Quali ora la specificità delle città marinare pugliesi? Principato di Taranto, Ducato di Puglia e Ducato di Amalfi, come preludio alla formazione delle successive ‘autonomie’ delle città marinare di Puglia. Infatti sul concetto di autonomia la lettura storiografica ne coglierebbe significativi aspetti protesi ad una prima lettura unitaria. Se la specifica autonomia di Taranto sarebbe burocratico-istituzionale, quella di Brindisi si fa sacrificale ad onta di dissapori politici verso la corona aragonese; mentre l’autonomia di Trani benché più composita di Taranto e Brindisi, già nel Duecento verrà sussunta (per decisione dei sovrani e delle grandi Diocesi, anche per via delle immense risorse naturali di vasti territori) dal primato istituzionale marinaro, economico, monetario e mercantile e militare di Barletta.
Se l’autonomia di brindisi è accomunata a quella di Taranto per lo stesso Orsino, Trani si accomuna a Barletta per vicinanza diocesana ed ecclesiale e delle stesse perone dei sovrani aragonesi, ma di fatto se ne allontanerà per la relativa povertà dei territori rispetto a Barletta. Il vasto hinterland portuale di Barletta, infatti, si connotava di forti e vitali città-Diocesi e ricchezze naturali insieme ad una universale gamma di prodotti ad uso civile e militare (sale, legname, vino, cotone, volatili, pesci, legumina et victualia, etc.): di fiumi, laghi e fiumare e paludi.

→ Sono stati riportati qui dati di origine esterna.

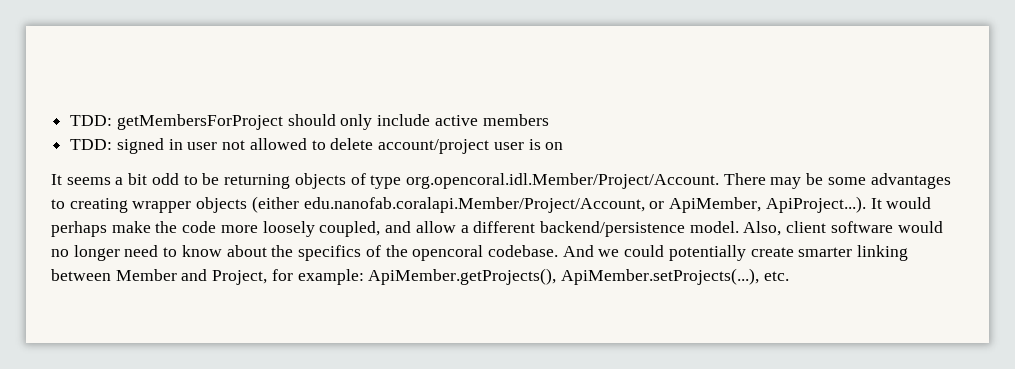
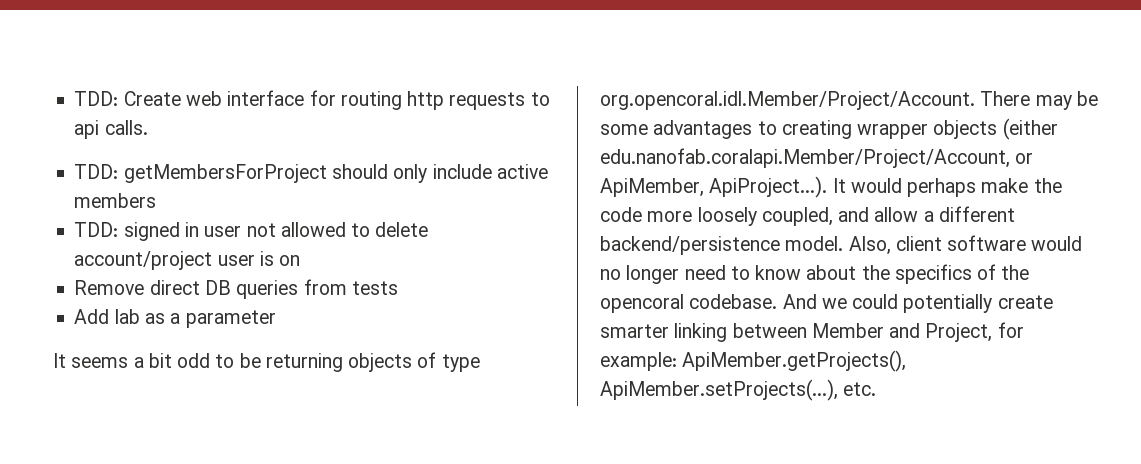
[70,115,113,126] TDD: -> [74,90,550,110] [74,120,148,139] [74,164,119,179] TDD: Create web interface for routing http requests to api calls. // TDD:
(564, 146) none -> [74,279,398,299] [74,309,276,328] // Remove direct DB queries from tests // Add lab as a parameter

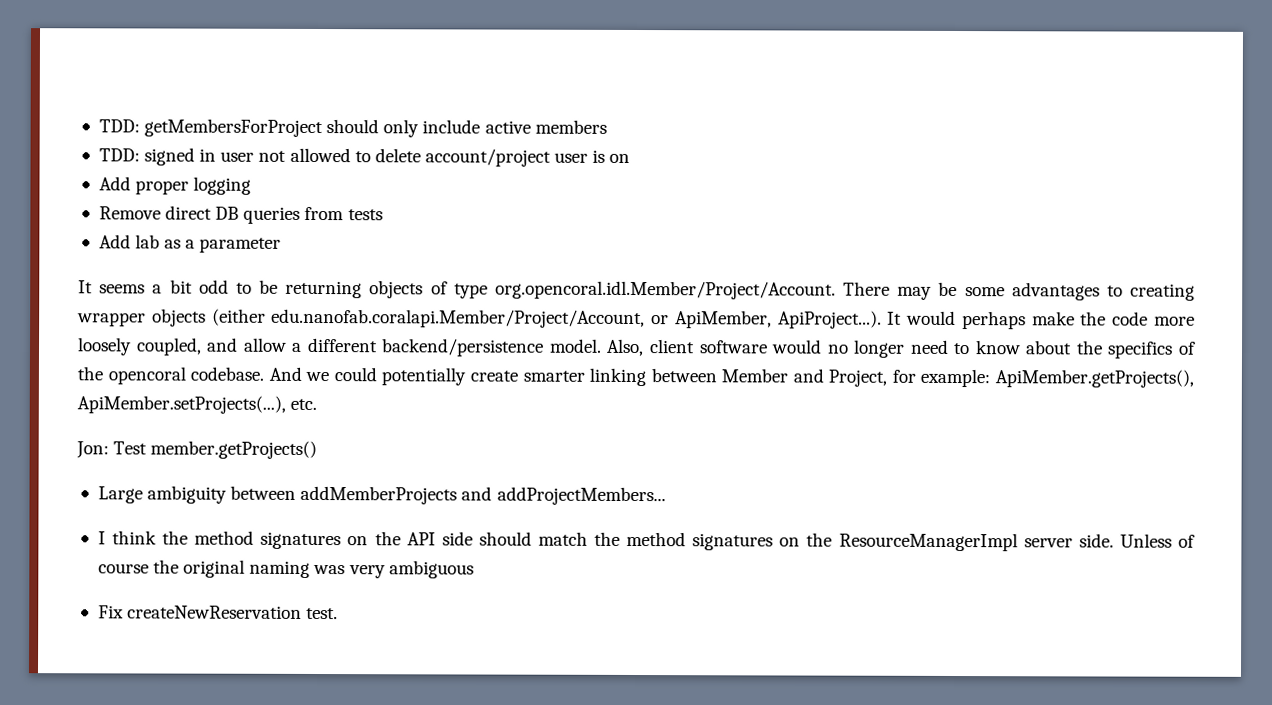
[74,90,550,110] [74,120,148,139] [74,164,119,179] TDD: Create web interface for routing http requests to api calls. // TDD: -> [98,119,140,133] TDD:
(301, 260) none -> [98,176,252,195] // Add proper logging
(877, 389) none -> [76,440,318,460] [97,485,666,506] [97,530,1196,552] [97,559,474,579] [97,605,339,620] // Jon: Test member.getProjects() // Large ambiguity between addMemberProjects and addProjectMembers... // I think the method signatures on the API side should match the method signatures on the ResourceManagerImpl server side. Unless of course the original naming was very ambiguous // Fix createNewReservation test.

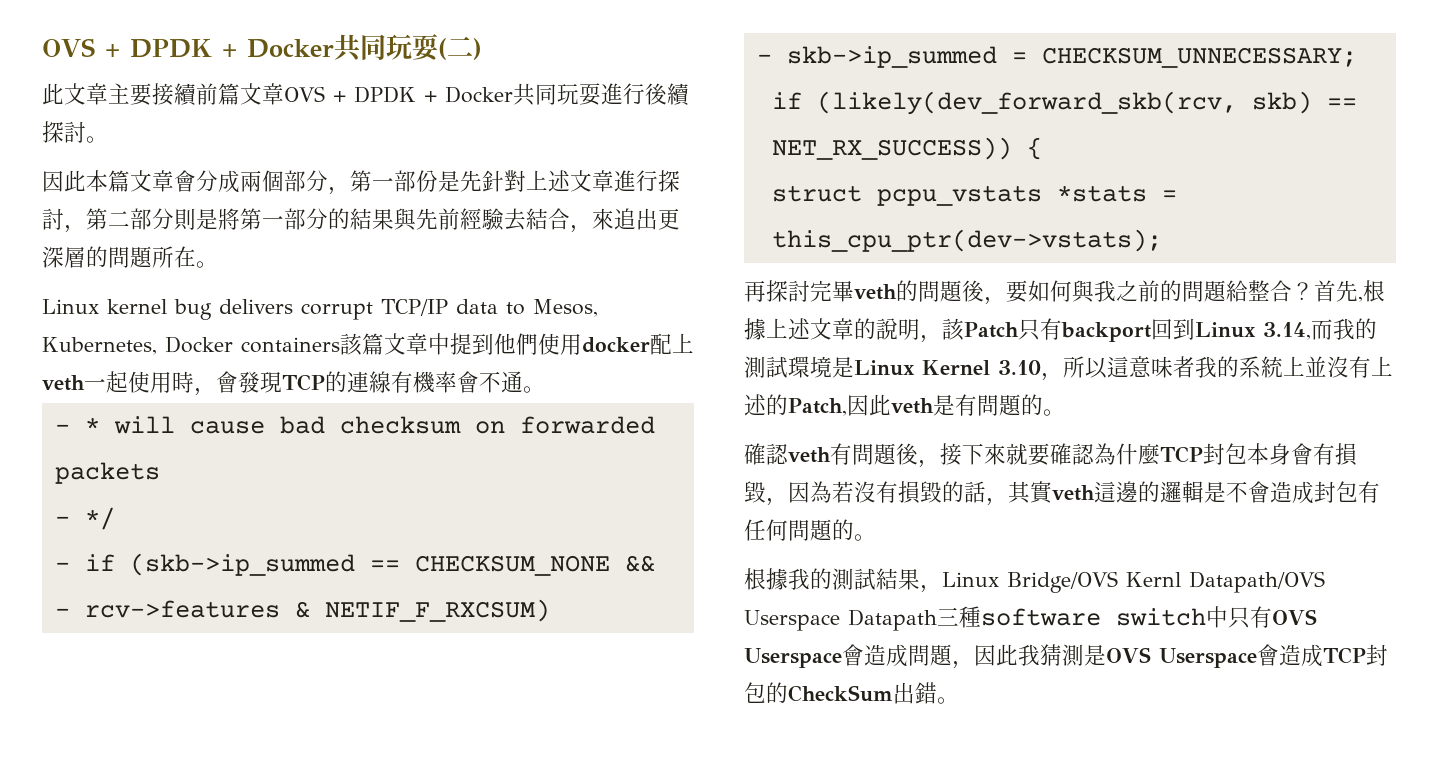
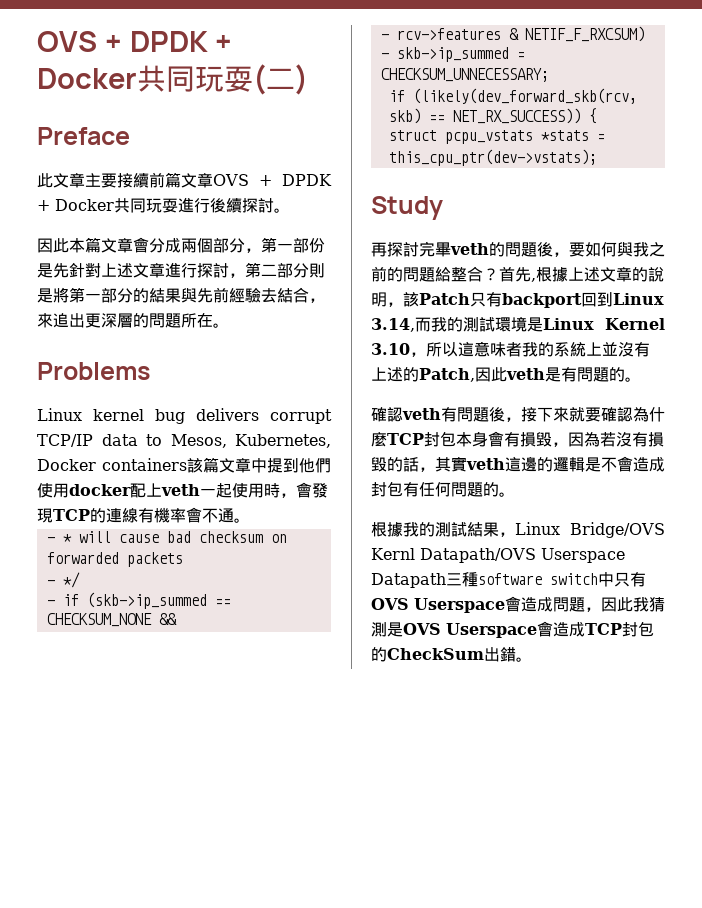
(482, 49) none -> [37,127,130,145] // Preface
(218, 264) none -> [37,362,151,380] // Problems
(1162, 240) none -> [371,196,443,220] // Study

Il tutto oggi ci richiamerebbe alle radici cristiane di questa società locale, tese alle indispensabili opere di Misericordia e alla recente Enciclica di Papa Francesco Laudato ‘Si’ (rinnovando la lunga scia dell’apostolato del mare dei suoi predecessori) per la custodia e salvaguardia del creato di cui l’uomo moderno pare abbia drammaticamente smarrito il senso del tempo e dello spazio affidatogli.
La città del sud italico, storicamente, si sarebbero rivelate anche le città di santi Patroni protettori del mare e quindi delle città marinare: da san Cataldo per Taranto, per Corato, e per Barletta fino al sec. XV (sostituito da san Ruggero), fino al più recente santo protettore del mare, San Francesco da Paola (Cosenza) del sec. XVI.